One way to avoid this bias is to search for a standardized and agreed upon conceptualization and operationalization of the studied topic that you can find in the scientific literature or in reliable websites with statistical data (National Institute of Statistics, Eurostat, WHO, etc.). “Using standardized measures of concepts present two advantages: they have been extensively pretested and debugged, and studies using the same scales can be compared” (Babbie, 2013: 176). Below you can see an example of how you can measure the socio-economic situation of a family/ household, using the standardized concept of material deprivation as defined by the European Commission:
On the Eurostat platform, you can find that material deprivation “refers to a state of economic strain and durables, defined as the enforced inability (rather than the choice not to do so)” to “afford some items considered by most people to be desirable or even necessary to lead an adequate life”. Severe material deprivation rate is an indicator which measures the percentage of the people living in households that cannot afford at least four of the following nine items: 1) mortgage or rent payments, utility bills, hire purchase instalments or other loan payments; 2) to keep their home adequately warm; 3) to face unexpected financial expenses; 4) to eat a meal with meat, chicken, fish or a vegetarian equivalent every second day; 5) to go on a one week holiday away from home; 6) a colour television; 7) a washing machine; 8) a car; 9) a telephone (including mobile telephone).

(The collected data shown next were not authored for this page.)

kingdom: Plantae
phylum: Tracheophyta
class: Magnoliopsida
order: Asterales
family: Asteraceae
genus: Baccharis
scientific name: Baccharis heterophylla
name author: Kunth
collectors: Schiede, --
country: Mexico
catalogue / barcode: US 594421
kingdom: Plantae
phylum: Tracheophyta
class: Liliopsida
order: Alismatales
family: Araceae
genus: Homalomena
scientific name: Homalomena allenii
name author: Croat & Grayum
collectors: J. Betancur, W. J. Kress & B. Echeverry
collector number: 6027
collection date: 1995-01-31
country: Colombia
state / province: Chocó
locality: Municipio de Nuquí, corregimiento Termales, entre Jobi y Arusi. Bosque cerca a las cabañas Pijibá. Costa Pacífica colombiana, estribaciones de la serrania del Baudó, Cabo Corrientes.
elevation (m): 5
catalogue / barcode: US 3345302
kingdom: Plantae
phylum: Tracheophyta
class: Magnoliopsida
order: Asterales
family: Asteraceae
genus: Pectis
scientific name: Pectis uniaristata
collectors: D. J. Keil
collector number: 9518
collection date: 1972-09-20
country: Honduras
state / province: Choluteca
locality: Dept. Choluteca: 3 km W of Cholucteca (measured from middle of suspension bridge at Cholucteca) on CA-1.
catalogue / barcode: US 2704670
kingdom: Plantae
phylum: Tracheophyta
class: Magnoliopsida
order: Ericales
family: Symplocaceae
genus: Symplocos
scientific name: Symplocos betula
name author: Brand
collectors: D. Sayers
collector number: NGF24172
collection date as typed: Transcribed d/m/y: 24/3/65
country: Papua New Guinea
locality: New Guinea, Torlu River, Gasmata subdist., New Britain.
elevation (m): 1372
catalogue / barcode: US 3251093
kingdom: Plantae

According to the Eurostat data, “in 2019, the highest rates were 19.9% in Bulgaria, 15.9% in Greece and 12.6% in Romania, while the lowest rates, varying between 2.7% and 2.4% were in Czechia, Germany, Denmark, Slovenia, the Netherlands and Finland”. Here, the unit of analysis is the country. When you measure this concept on different groups, let’s say different age groups, you can compare them on the basis of severe material deprivation: “in 2019, the EU-27 severe material deprivation rate for people aged less than 18 years was the same (5.8 %) as for persons aged 18-64 years. In all previous years (2010-2018) the rate for younger people had been higher.